• [Supplied records]
-- Opening Marker --

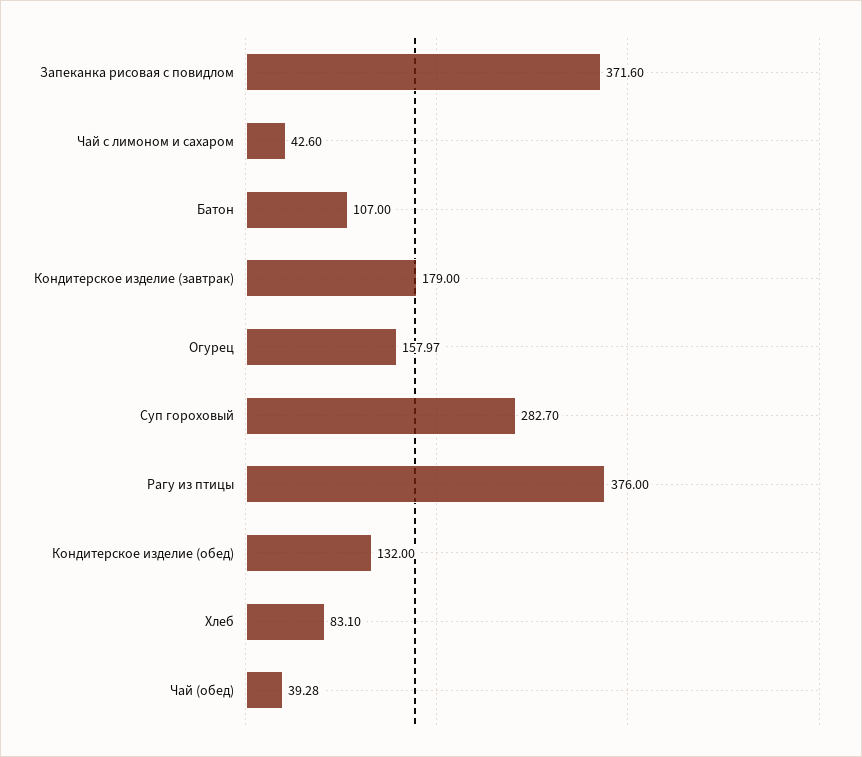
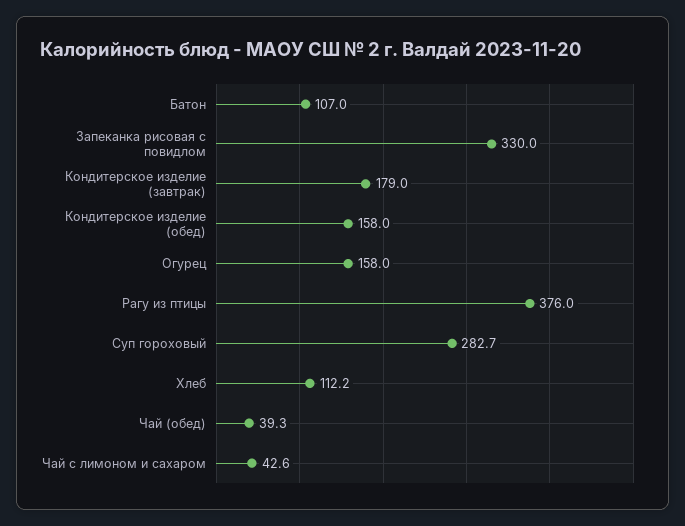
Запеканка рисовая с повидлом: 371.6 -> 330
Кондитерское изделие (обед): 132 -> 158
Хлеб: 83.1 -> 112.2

-- Closing Marker --
-- Opening Marker --

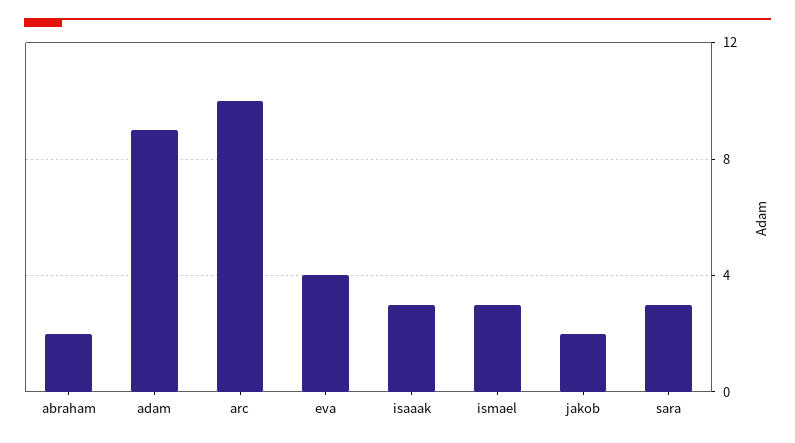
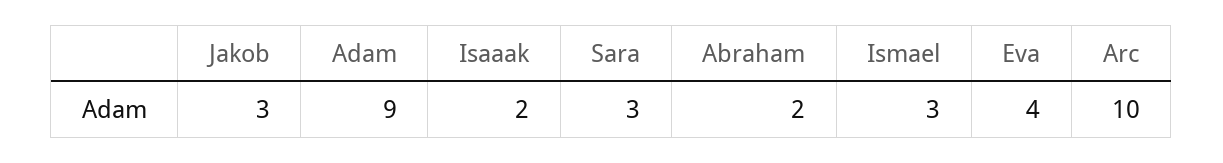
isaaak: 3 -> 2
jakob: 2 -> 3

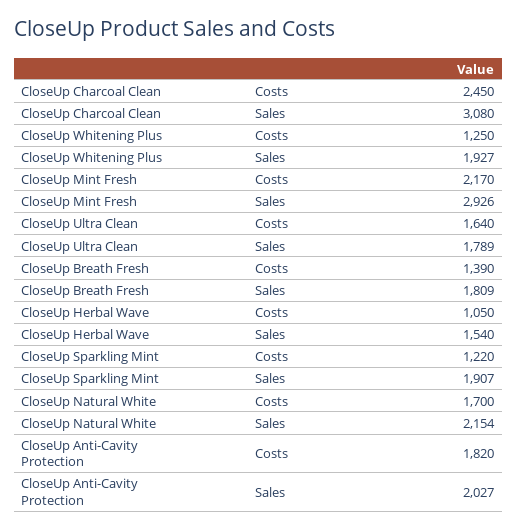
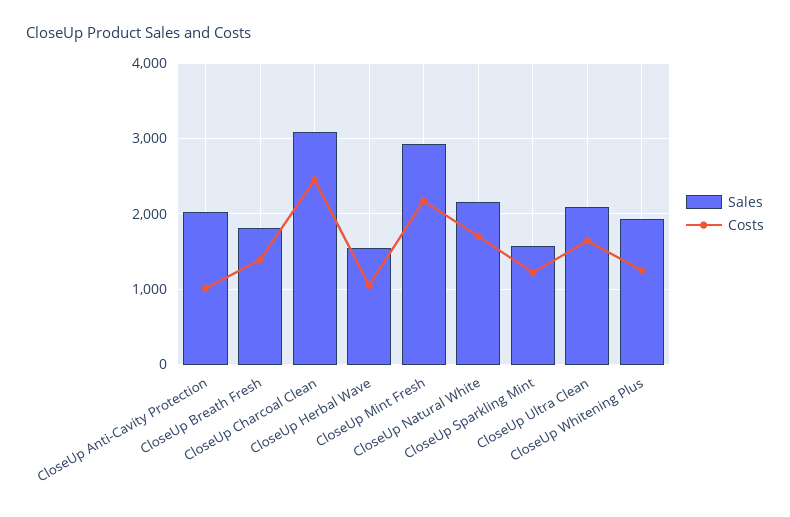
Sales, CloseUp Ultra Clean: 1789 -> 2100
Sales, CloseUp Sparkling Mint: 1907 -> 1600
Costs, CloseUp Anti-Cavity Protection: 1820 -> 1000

-- Closing Marker --
-- Opening Marker --

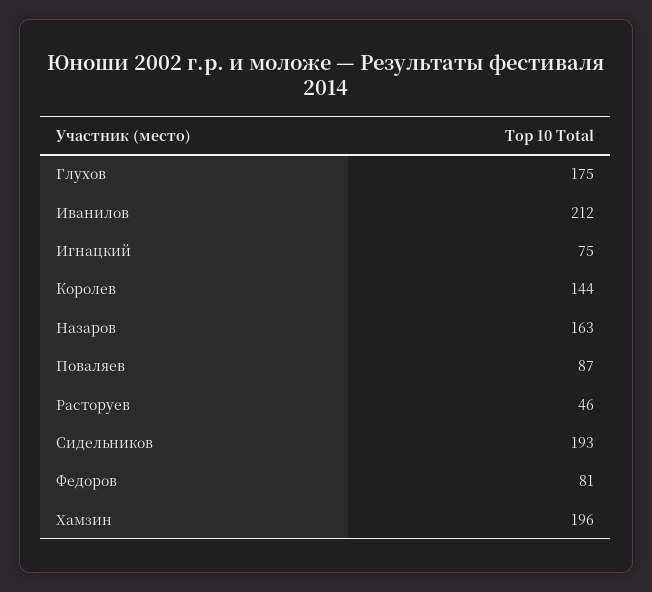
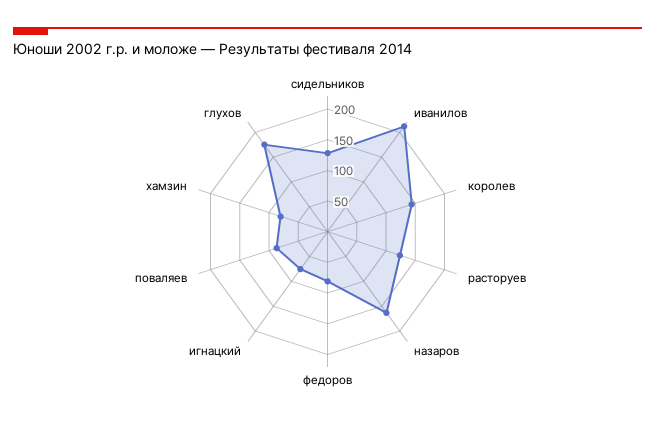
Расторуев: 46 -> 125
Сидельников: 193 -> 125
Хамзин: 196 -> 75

-- Closing Marker --

• [Exercise] Taking the entries above, write out exactly the lines starting with the line containing "Запеканка рисовая с повидлом: 371.6 -> 330" and going on through the line containing "Хлеб: 83.1 -> 112.2", both included, and nothing else.

• [Response to this exercise]
Запеканка рисовая с повидлом: 371.6 -> 330
Кондитерское изделие (обед): 132 -> 158
Хлеб: 83.1 -> 112.2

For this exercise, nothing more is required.